I'm trying to think of where this would really matter... but do you think maybe population should be a Sample level attribute, instead of an Assembly attribute? That way we could make it so that an Assembly object only holds pop info for the Samples that are currently linked to it.
Deren Eaton
@dereneaton
Jan 06 2016 16:13
Should we write samples to state=6 after step6? I think so. Even though it is technically creating new Assembly object features by finding which samples cluster together, and not really doing anything new to individual Samples. But still, if the point is just to indicate whether or not step6 has been run already for those samples then setting the state to 6 makes sense.
_get_samples() really cleans things up nicely.
I'm gonna work on finishing the code to build the supercatg array today.
Isaac Overcast
@isaacovercast
Jan 06 2016 17:19
re: paramsdict, not a big deal, doesn't really gain us anything to make the switch so cancel that idea.
re: population as sample attribute rather than assembly attribute? Oh man, that's probably a good idea. i literally just finished the assembly.populations config, and it's very convenient to have it as an assembly param from the perspective of generating the different output formats... I will think about sample.population and whether it gains us enough to warrant refactoring.
Isaac Overcast
@isaacovercast
Jan 06 2016 18:06
I did a little clever hacking and rewrote all loci2*.make() functions to accept just two args, the assembly and a list of samples. The only param i'm having trouble with is 'seed' for loci2SNP. Looks like seed used to be a parameter in V3. You think we should incorporate 'seed' as a param in hackers only dict? Is it ever useful to use the same seed over and over? My instinct would be to set this randomly, but if it's useful to seed the same i can add it to hackers dict.
Isaac Overcast
@isaacovercast
Jan 06 2016 20:26
Will you check this out and let me know if you think this is not a good way to do it: #44
Isaac Overcast
@isaacovercast
Jan 06 2016 20:40
I merged refmap into master, i tested and fixed conflicts before merging origin/master.
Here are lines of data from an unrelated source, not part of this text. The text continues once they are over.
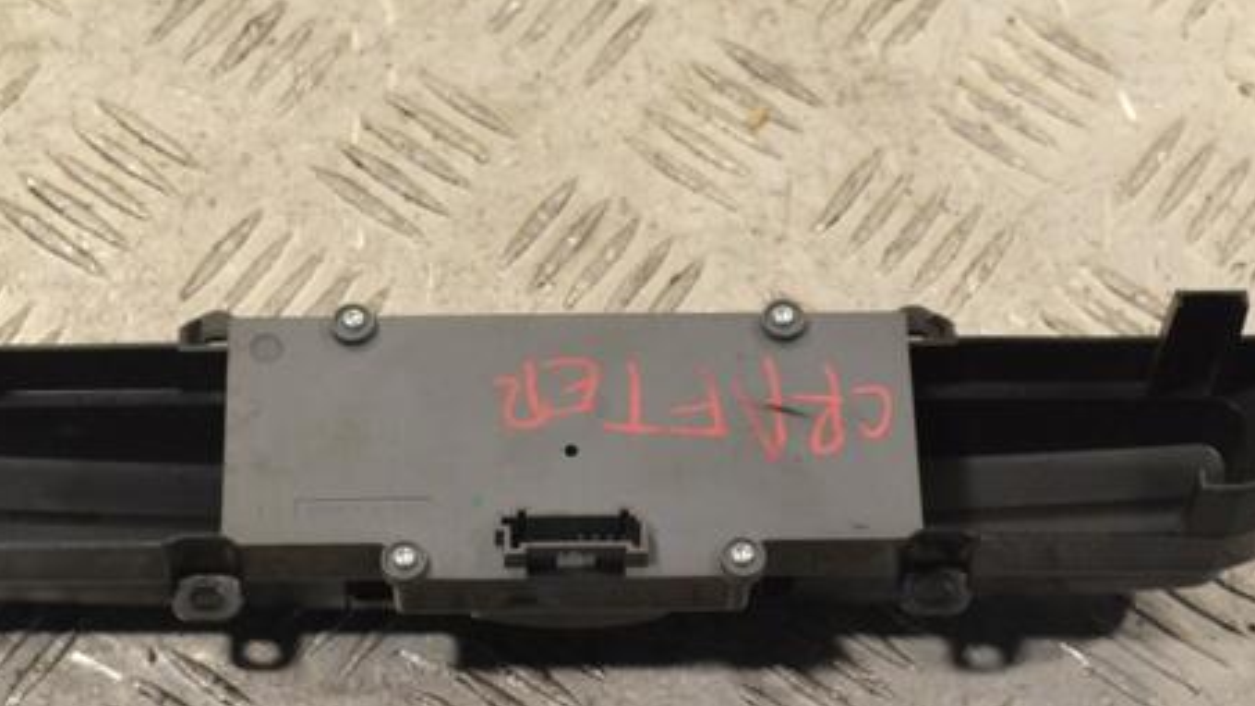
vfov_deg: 12.1
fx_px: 3328
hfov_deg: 21.3
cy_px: 440
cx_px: 549
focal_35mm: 100
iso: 3200
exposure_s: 1/320
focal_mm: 48
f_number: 9
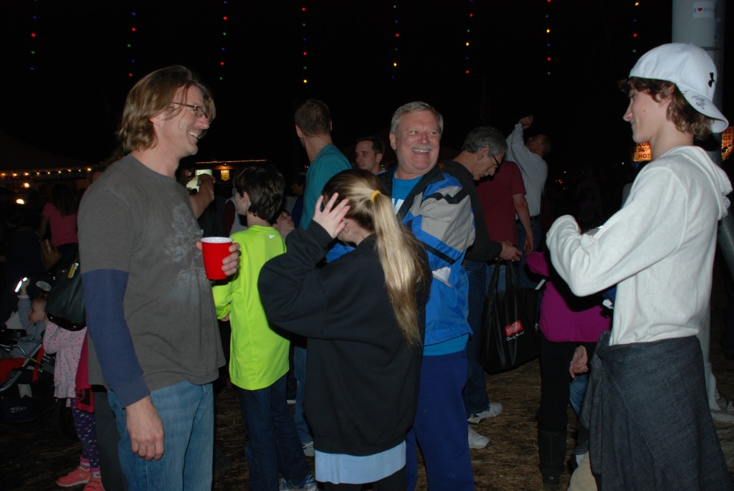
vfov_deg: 43.7
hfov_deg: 61.9
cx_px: 367
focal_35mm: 30
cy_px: 246
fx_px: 612
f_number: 3.8
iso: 200
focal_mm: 20
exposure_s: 1/60
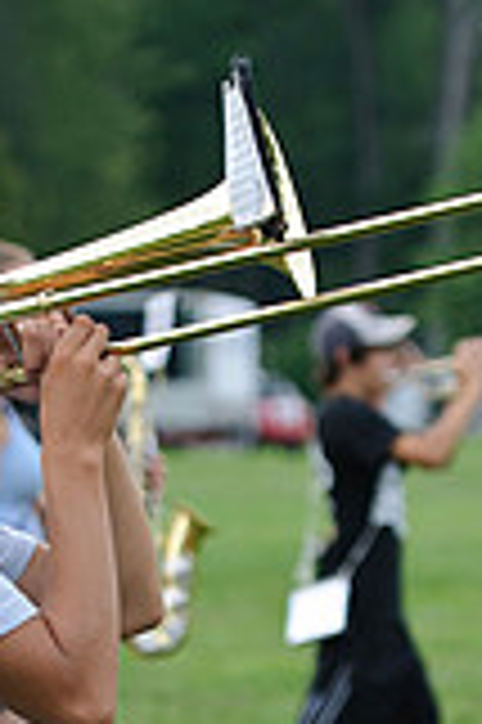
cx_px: 196
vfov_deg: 6.1
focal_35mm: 336
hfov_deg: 4.1
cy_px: 926
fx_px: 6762
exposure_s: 1/500
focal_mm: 80
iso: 200
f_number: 2.8
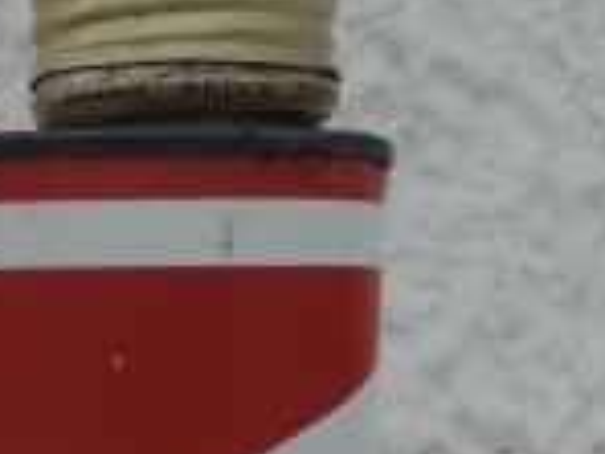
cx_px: 151
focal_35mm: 97
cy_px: 769
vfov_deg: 13.9
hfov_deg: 20.1
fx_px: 1695
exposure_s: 1/500
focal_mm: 4.3
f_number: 3
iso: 80
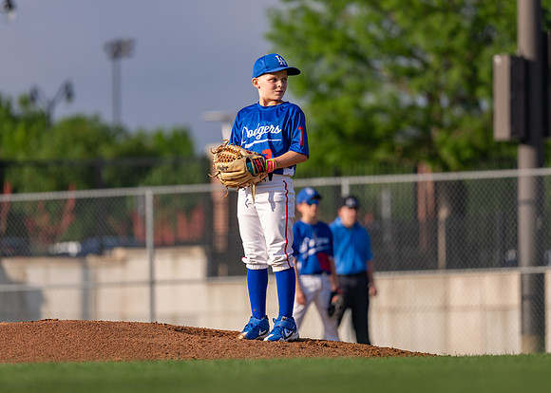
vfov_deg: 5.4
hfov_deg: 7.6
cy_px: 172
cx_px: 257
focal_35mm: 266
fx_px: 4165
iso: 250
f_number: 2.8
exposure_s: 1/4000
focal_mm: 200
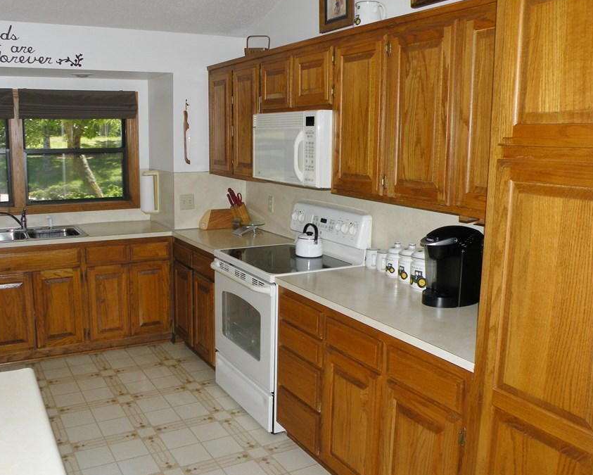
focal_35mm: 32
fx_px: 562
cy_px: 227
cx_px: 253
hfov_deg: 55.4
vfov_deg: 45.8
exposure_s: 1/250
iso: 64
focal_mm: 4.7
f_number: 3.5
It's a big merge, but seems to be pretty solid.
Isaac Overcast
@isaacovercast
Jan 06 2016 21:22
Step2 for pair* datatype is failing with this message "other error: mismatched number of paired read files", for me, through both api and cli. Are you seeing this?
Isaac Overcast
@isaacovercast
Jan 06 2016 22:48
re: step2() mismatch, nvm i fixed it 9b605bd
Deren Eaton
@dereneaton
Jan 06 2016 23:38
cool. I'm making progress on step6. I'll wait to pull for now.